# 本文:
▽

藤本喜久雄
藤本 喜久雄(ふじもと きくお、1888年(明治21年)1月12日 - 1935年(昭和10年)1月9日)は大日本帝国の海軍造船少将、従四位勲三等。石川県出身。
来歴・人物
長門型戦艦の悩みの種であった、艦橋に煙突の排煙が逆流してしまう問題を、煙突を大きく曲げる「芋虫煙突」というアイディアで解決した。(その後、この方式は、諸外国でも採用される。)斬新な発想の持ち主で、新技術の導入に熱心であった。この長門型の屈曲煙突は、平賀譲から「戦艦らしくない」と批判されるものの、後の日本の巡洋艦建造の参考になったといわれ、日本国民からも親しまれた。
最上型重巡洋艦・初春型駆逐艦等を設計。これらの艦はいずれも高性能であったが、ロンドン海軍軍縮条約によって制約された予定の排水量を大幅にオーバーし、また艦体の強度面で問題を抱えていた。軍令部の非現実的な性能要求を安易に受け入れ、技術的蓄積の不十分な新技術を用いて目標を達成しようとする姿勢は、保守的な設計者である平賀譲に厳しく指弾された。

△

# データ一覧:
▽

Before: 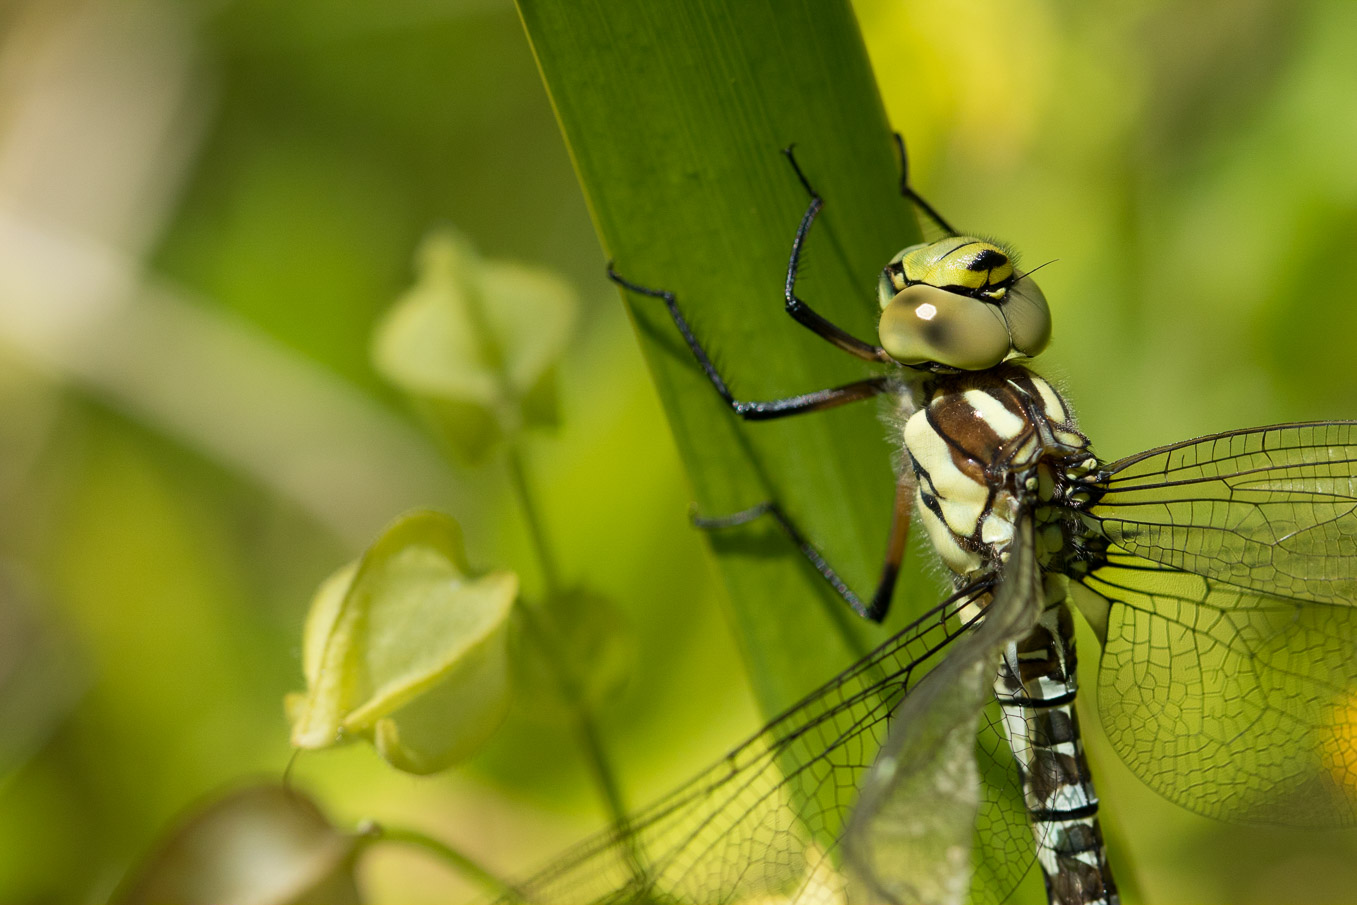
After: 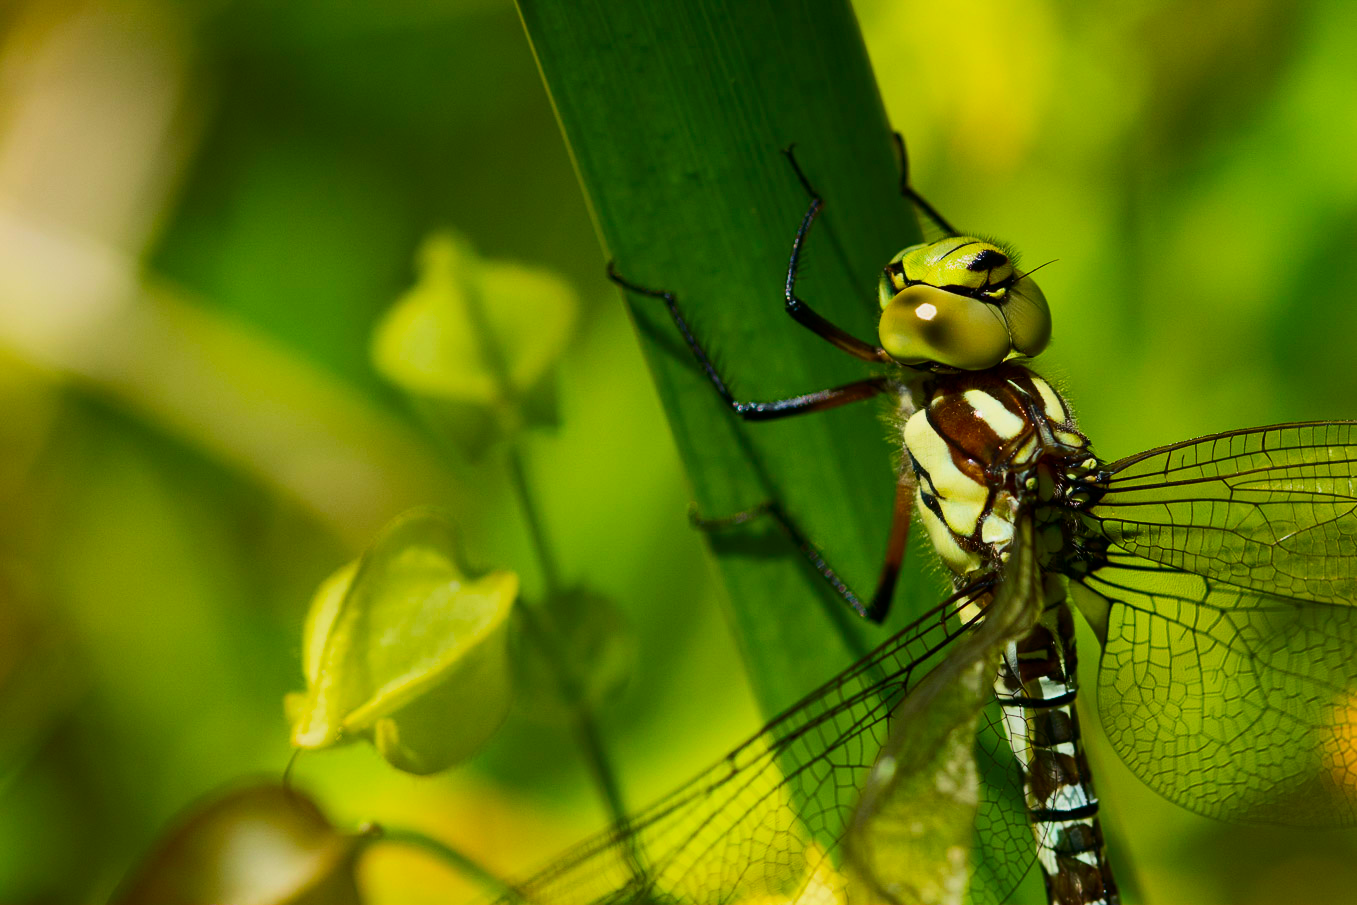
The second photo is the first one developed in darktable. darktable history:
exposure: exposure 0.195 EV, compensate exposure bias true, compensate highlight preservation false
contrast brightness saturation: contrast 0.262, brightness 0.017, saturation 0.868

△

# 依頼事項:
1 - 藤本喜久雄に関する本文に「〜型」という名称で登場する艦型を、艦種名を含めてすべて挙げてください。
2 - 藤本喜久雄に関する本文の最後の一文に続けて、その先の内容を執筆してください。

# 解答:
1 - 長門型戦艦、最上型重巡洋艦、初春型駆逐艦

2 -
- 平賀の設計思想は純粋に重心の位置を低く取るものであったのに対し、藤本は復原値の確保により克服しようとするものであった。
友鶴事件で、謹慎処分となり、翌1935年脳溢血で死去。享年47。
友鶴事件により、それまでの名声が落ちてしまった感があるものの、その設計思想の柔軟さと、新技術投入を惜しまない姿勢は、保守的な建造形式を重視してきた平賀とは対照的であり、平賀よりも人望はあったとされている。金剛級代艦の設計でも、旧来のイギリス式集中防御に拘った平賀案に対し、藤本案はバイタルパートの延長という部分に重点を置き、艦艇の被弾によるダメージコントロール分野でも、藤本の方が研究熱心だったとされている。
藤本の死後、平賀はそういった藤本案の撤廃をしてしまったが、それが結局は攻撃重視・防御弱体の日本海軍の艦船特有の形となり、ひいては大量損失に繋がってしまったと言う意見もある。
略歴
- 1909年 海軍造船学生
- 1911年 東京帝国大学工科大学造船科卒、横須賀鎮守府附海軍造船中技士。
- 1921年 東大工学部講師嘱託
- 1927年 ジュネーブ海軍軍縮会議全権随員、艦政本部第四部基本設計主任、海軍造船大佐。
- 1933年 艦政本部第四部出仕、海軍造船少将。
- 1934年 友鶴事件
- 1935年 死去、叙従四位[1]。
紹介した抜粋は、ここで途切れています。